To be so utterly and helplessly focused on all the ways a woman might hurt you--and to believe that she will do this with no warning, no fault on your part, and with a total lack of regard for your feelings--indicates that you don't believe you are worth being married to.  Nothing more.  You believe a woman will necessarily cheat on you because--well, look, you probably have a small penis.  You believe a woman will divorce you because you are not worth loving.  You believe she will prevent you from seeing your children because you harbor a fear that you are a terrible father.

Look, I know, it does happen that women commit adultery for no good reason, that women suddenly for no apparent reason just up and want a divorce, that women sometimes do prevent good fathers from seeing their children very often.  I know all that. And as I said, I am sympathetic to the idea that men get a raw deal in today's society.  They are often assumed to be pedophiles when they have any interest in children; boys are not well suited on average to the life that the public school system provides and indoctrinates them in; some of the types of work that men especially enjoy and are well suited to are disparaged; family courts are often biased in favor of the mother in many ways.

But, sorry--obsessing over the possibility that some woman might do you wrong, and that you are powerless to prevent it (by, say, being careful about whom you marry), that's just totally emasculating.

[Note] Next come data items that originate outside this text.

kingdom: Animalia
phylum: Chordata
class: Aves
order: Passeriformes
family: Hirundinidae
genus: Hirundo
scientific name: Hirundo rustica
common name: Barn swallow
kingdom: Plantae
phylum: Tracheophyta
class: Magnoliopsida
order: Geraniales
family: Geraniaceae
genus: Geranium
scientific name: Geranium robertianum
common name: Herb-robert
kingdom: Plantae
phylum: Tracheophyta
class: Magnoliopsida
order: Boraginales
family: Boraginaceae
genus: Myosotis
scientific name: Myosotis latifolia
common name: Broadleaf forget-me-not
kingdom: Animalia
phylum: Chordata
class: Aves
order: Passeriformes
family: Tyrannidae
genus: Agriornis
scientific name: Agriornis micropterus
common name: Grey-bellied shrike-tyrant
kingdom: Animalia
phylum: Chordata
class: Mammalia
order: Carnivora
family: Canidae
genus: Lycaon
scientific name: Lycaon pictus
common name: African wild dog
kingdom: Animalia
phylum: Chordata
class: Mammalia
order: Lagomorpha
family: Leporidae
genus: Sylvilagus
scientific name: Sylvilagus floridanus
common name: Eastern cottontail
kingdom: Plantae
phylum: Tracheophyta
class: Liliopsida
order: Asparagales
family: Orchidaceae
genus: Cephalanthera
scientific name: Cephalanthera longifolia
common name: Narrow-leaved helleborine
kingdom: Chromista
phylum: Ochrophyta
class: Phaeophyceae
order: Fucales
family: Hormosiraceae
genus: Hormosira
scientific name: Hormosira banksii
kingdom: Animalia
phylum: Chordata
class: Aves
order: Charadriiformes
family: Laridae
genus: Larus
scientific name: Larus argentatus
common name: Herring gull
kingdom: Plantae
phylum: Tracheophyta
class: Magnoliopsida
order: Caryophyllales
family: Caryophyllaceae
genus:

Then, chagrinfully, I followed a series of links and ended up here.  And this is just sad.  See, the thing is:  Even if this Alpha thing is really a thing, you aren't an Alpha just by pretending to be.  Don't get me wrong--I'm sure there are many women who are attracted to men who behave this way (I am equally certain that these relationships are unstable at best, but long-term relationships do not seem to be the goal of the Alpha Game).  There are, for some reason, always women who love jerks.  But those of us women who have married men who are really self-confident, not just pretending to be, are not sure whether to laugh at you or weep for you and try to introduce you to some nice lady.

SIDE NOTE:  I almost had to stop reading Instapundit the day he posted a link to something (possibly on Alpha Game) about whether wives have a "responsbility" to "stay sexy" for their husbands.  Reynolds added something like, "No, honey, you don't have any responsibilities.  Just let yourself go."  Yep.  You're right--I have no responsibilities--not taking care of the children, or cleaning the house, or cooking, or paying the bills and keeping the budget.  I just sit around all day.  Frankly, all of those responsibilities--real responsibilities--is more important both to me and to the success of our family than "staying sexy" is, and several of them are totally antithetical to the goal of staying sexy in the way that the Alpha Game types mean.

Fortunately, I have a husband who thinks I am sexy when I'm cooking and shouting about the coming collapse of the dollar, so we're in business.